*** Extracted data Section Begins ***

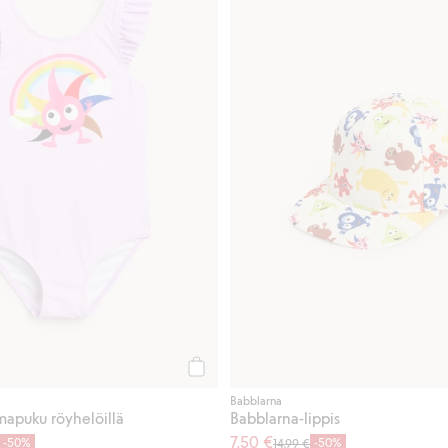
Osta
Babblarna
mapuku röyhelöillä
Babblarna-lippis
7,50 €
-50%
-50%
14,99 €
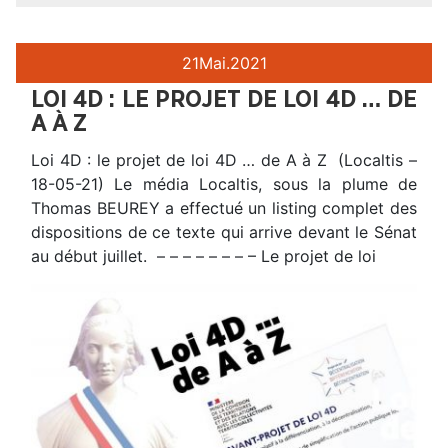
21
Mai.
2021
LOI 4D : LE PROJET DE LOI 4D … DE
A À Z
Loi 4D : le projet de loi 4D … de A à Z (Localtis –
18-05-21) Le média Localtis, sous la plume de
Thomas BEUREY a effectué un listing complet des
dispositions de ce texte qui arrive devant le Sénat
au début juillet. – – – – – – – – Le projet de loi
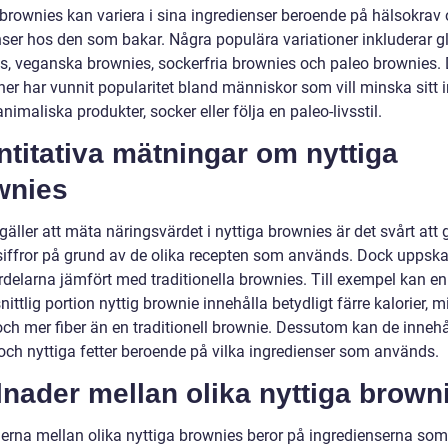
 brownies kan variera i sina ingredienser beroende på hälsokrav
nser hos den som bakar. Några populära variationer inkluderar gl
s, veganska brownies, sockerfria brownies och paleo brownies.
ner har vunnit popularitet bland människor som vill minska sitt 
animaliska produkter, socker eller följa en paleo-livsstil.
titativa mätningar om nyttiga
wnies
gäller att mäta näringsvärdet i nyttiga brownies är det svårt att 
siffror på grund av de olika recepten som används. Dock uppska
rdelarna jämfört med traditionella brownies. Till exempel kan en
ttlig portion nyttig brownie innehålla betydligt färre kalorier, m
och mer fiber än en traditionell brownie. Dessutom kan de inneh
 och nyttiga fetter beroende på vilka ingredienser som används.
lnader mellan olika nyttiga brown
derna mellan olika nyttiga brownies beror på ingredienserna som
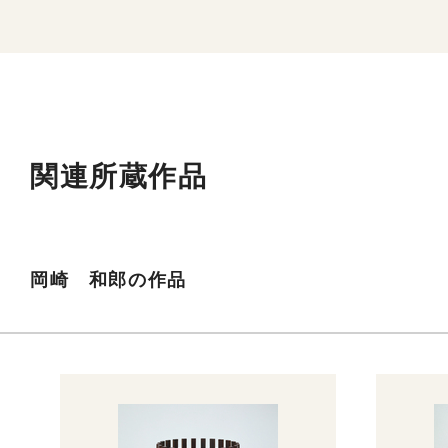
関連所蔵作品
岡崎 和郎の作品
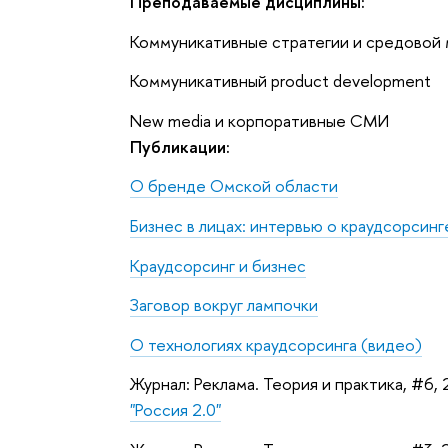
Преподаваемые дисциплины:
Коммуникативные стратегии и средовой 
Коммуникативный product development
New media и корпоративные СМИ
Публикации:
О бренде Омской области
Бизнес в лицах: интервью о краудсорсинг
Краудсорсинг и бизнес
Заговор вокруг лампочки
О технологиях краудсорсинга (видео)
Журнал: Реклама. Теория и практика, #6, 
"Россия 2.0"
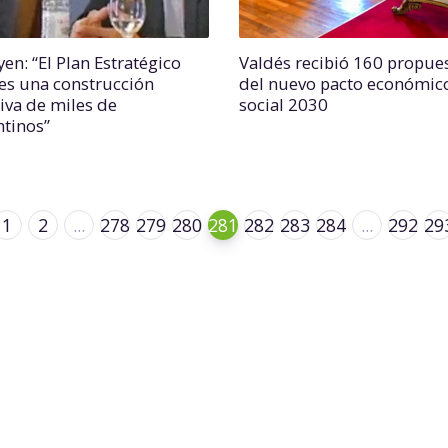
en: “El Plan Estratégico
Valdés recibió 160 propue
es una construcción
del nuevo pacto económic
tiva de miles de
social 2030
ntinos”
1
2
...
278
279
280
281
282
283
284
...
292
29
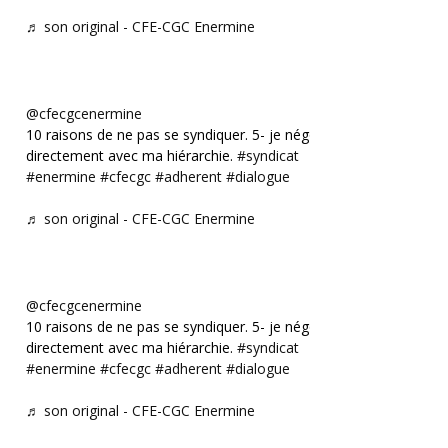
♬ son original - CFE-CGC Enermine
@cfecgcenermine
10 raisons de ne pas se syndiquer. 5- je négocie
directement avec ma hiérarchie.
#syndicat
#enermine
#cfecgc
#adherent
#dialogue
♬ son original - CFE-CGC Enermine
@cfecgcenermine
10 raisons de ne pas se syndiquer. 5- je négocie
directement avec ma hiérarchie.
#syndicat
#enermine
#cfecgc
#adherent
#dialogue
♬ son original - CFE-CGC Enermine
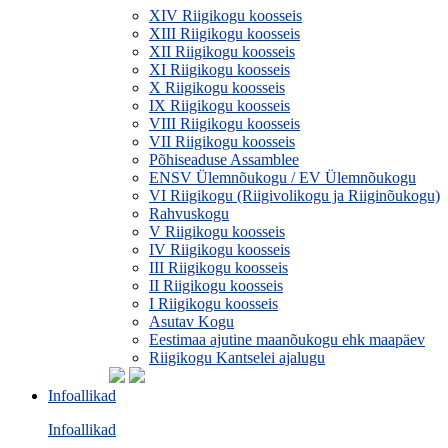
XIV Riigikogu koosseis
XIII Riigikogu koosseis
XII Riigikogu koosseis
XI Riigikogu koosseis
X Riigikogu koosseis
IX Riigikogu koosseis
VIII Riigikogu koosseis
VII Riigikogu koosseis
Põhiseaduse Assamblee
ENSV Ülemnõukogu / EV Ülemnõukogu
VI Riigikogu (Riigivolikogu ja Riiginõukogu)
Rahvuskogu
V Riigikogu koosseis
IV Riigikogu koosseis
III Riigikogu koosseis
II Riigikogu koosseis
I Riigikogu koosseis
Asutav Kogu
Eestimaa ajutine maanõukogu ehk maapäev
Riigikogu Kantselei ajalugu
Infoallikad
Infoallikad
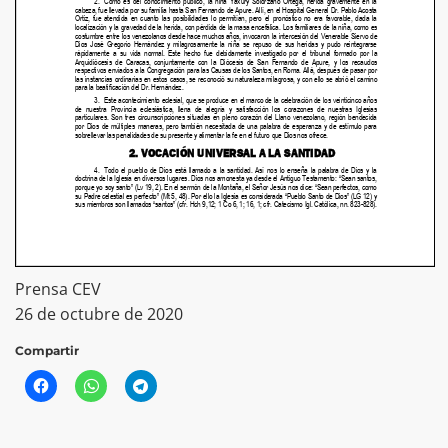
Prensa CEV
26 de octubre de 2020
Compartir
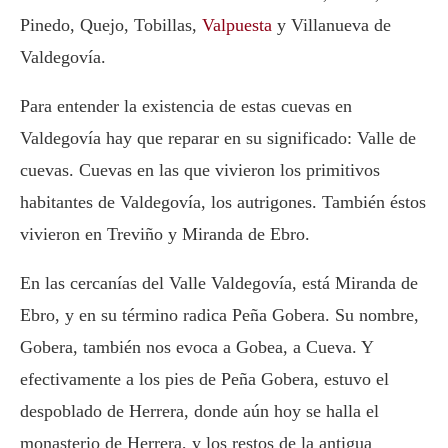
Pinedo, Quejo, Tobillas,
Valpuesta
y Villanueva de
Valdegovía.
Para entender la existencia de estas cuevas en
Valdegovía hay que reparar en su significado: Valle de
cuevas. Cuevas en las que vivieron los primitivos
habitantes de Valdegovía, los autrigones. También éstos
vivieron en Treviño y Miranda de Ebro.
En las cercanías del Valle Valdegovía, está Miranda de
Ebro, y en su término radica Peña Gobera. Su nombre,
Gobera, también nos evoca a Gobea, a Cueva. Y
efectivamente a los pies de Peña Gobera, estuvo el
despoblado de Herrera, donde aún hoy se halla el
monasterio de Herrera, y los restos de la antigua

*** Extracted data Section Ends ***
*** Extracted data Section Begins ***

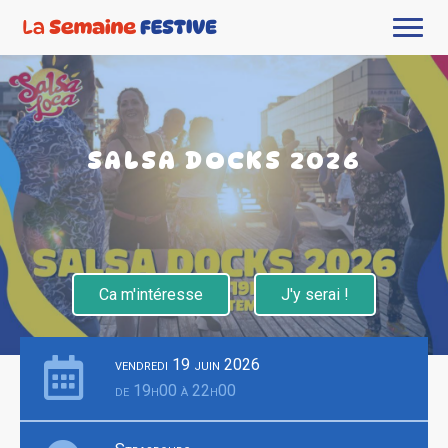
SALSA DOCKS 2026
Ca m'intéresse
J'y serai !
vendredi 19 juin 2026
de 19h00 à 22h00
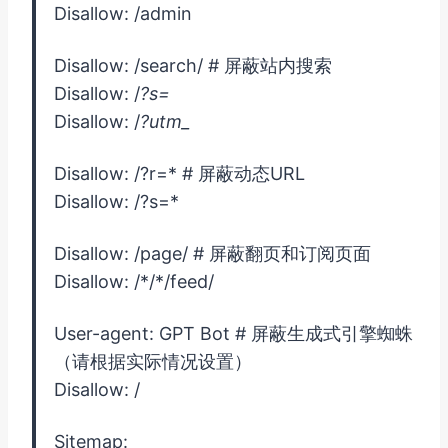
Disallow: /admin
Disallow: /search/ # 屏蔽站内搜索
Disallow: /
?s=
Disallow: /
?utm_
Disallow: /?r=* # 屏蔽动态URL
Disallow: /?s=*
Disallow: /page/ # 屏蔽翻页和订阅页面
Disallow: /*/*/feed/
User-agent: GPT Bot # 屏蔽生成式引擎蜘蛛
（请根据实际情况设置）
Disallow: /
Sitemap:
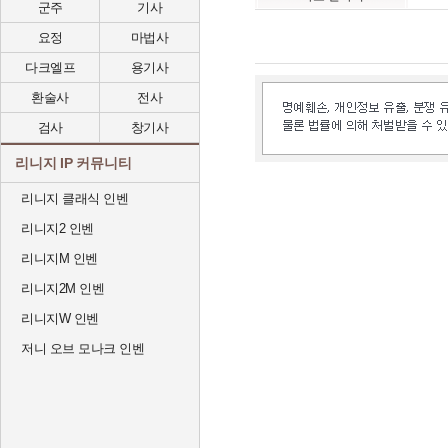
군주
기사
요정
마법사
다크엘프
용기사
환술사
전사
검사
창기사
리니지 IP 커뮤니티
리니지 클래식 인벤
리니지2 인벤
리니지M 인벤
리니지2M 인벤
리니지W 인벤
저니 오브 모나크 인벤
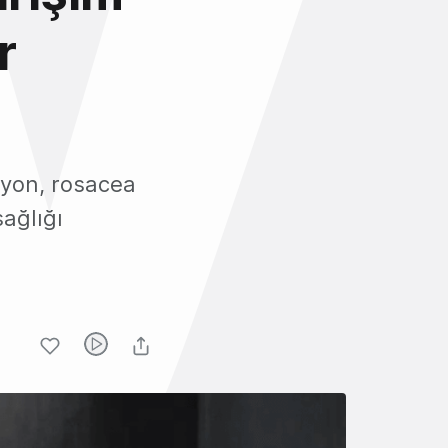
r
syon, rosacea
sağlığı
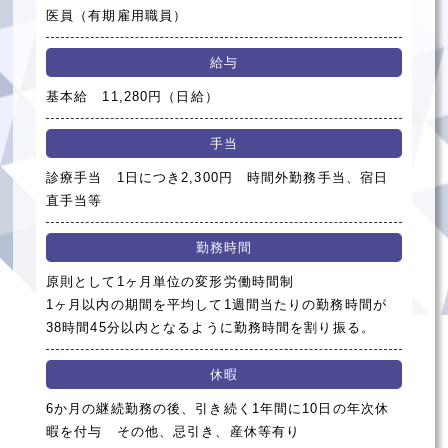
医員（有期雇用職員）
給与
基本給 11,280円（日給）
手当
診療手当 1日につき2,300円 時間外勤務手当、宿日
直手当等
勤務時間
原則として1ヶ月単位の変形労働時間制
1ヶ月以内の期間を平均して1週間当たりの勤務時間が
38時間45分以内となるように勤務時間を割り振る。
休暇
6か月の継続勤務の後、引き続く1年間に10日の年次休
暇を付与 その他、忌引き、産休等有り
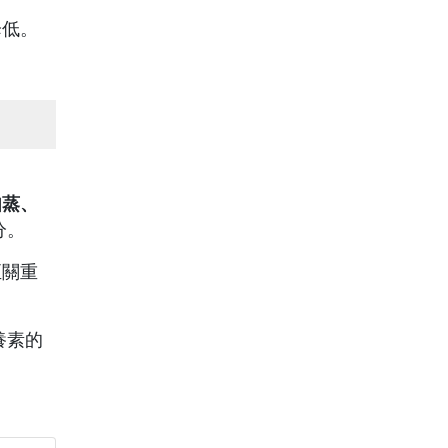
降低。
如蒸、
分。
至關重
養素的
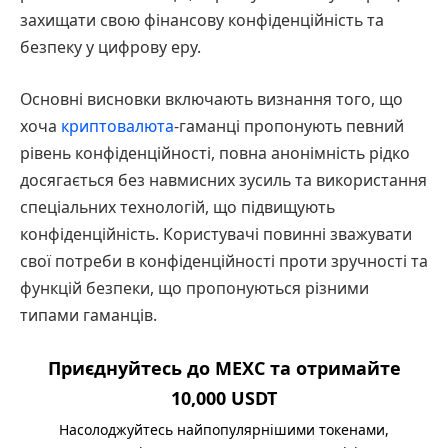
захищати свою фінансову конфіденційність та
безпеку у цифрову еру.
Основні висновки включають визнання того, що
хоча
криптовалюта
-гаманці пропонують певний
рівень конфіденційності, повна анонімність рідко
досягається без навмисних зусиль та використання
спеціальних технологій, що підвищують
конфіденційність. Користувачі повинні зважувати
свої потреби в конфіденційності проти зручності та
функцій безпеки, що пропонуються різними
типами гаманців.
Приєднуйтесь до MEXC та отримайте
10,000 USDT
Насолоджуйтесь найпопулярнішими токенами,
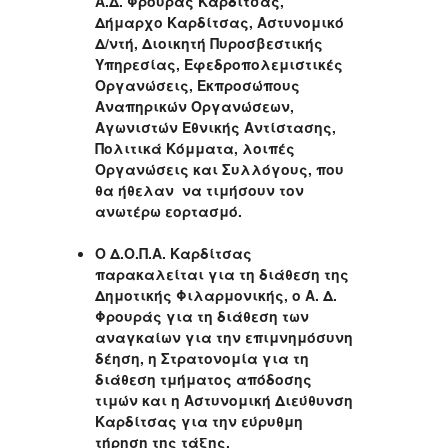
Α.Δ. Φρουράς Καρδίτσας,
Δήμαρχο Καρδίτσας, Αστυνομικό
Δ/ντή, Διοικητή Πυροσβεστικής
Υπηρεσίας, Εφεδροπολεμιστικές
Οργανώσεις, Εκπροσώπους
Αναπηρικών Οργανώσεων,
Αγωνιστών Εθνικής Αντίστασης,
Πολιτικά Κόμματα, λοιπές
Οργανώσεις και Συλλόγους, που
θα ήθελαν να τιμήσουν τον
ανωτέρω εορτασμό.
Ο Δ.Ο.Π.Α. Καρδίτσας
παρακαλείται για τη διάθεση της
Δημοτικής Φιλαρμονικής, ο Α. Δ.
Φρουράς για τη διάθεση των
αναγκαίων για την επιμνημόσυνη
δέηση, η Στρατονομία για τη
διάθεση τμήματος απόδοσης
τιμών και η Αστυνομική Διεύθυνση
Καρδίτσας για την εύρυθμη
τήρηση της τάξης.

*** Extracted data Section Ends ***

How to complete this task: Can you duplicate the stretch of the records from the line containing "Disallow: /admin" through the line containing "暇を付与 その他、忌引き、産休等有り", both ends included, leaving the pictures out?

Output of the exercise:
Disallow: /admin
Disallow: /search/ # 屏蔽站内搜索
Disallow: /
?s=
Disallow: /
?utm_
Disallow: /?r=* # 屏蔽动态URL
Disallow: /?s=*
Disallow: /page/ # 屏蔽翻页和订阅页面
Disallow: /*/*/feed/
User-agent: GPT Bot # 屏蔽生成式引擎蜘蛛
（请根据实际情况设置）
Disallow: /
Sitemap:
군주
기사
요정
마법사
다크엘프
용기사
환술사
전사
검사
창기사
리니지 IP 커뮤니티
리니지 클래식 인벤
리니지2 인벤
리니지M 인벤
리니지2M 인벤
리니지W 인벤
저니 오브 모나크 인벤
r
syon, rosacea
sağlığı
医員（有期雇用職員）
給与
基本給 11,280円（日給）
手当
診療手当 1日につき2,300円 時間外勤務手当、宿日
直手当等
勤務時間
原則として1ヶ月単位の変形労働時間制
1ヶ月以内の期間を平均して1週間当たりの勤務時間が
38時間45分以内となるように勤務時間を割り振る。
休暇
6か月の継続勤務の後、引き続く1年間に10日の年次休
暇を付与 その他、忌引き、産休等有り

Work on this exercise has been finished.